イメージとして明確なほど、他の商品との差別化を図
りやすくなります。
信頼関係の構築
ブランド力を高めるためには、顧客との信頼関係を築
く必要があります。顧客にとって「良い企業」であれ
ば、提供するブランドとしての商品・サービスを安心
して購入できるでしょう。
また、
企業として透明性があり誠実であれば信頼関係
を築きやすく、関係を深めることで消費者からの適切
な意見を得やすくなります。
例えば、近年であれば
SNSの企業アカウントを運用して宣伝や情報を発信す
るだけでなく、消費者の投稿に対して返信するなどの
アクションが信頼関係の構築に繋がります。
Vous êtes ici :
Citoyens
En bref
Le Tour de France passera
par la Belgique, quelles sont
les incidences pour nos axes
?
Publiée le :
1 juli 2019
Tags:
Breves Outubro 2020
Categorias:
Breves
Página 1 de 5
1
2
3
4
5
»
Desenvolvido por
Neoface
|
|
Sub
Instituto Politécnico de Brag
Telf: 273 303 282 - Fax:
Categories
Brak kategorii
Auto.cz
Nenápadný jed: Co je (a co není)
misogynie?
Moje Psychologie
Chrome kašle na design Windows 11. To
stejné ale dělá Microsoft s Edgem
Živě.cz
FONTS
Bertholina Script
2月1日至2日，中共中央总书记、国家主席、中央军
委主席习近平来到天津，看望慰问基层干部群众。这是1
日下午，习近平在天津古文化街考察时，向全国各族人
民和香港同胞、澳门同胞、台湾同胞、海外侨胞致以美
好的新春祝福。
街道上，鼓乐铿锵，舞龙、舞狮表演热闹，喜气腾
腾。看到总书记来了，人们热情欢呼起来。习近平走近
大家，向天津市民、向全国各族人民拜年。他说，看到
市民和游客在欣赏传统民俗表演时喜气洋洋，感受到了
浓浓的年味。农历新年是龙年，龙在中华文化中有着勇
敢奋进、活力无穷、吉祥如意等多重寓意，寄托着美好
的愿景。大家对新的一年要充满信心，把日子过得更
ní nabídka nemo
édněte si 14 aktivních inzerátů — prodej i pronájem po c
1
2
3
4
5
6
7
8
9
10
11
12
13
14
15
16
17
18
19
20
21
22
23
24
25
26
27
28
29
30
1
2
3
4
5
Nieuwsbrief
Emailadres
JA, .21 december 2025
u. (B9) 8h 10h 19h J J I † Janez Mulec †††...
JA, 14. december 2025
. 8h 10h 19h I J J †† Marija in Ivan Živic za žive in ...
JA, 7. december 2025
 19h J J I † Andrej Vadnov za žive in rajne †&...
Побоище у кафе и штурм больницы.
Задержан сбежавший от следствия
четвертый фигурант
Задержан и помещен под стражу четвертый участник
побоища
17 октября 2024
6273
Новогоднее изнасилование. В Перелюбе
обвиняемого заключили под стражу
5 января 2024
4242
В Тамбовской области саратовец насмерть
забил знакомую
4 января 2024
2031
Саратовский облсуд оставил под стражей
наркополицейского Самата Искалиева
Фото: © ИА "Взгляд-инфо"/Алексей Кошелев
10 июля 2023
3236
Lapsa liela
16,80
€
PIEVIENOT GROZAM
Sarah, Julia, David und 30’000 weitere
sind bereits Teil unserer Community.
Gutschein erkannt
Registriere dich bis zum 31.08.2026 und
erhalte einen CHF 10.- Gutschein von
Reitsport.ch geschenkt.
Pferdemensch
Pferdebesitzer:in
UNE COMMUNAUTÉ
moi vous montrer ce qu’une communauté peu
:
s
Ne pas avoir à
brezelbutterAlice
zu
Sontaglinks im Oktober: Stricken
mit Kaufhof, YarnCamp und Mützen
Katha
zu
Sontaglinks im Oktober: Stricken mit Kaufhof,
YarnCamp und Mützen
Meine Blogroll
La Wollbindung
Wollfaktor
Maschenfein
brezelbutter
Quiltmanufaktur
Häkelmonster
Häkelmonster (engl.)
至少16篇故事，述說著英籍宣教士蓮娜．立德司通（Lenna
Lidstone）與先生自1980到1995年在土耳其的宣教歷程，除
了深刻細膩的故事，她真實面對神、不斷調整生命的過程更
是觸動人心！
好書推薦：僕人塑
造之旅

------------------------------------

— EXERCISE —
What is the number of lines in these records that contain "december"? Reply with the number only.

— EXERCISE OUTPUT —
3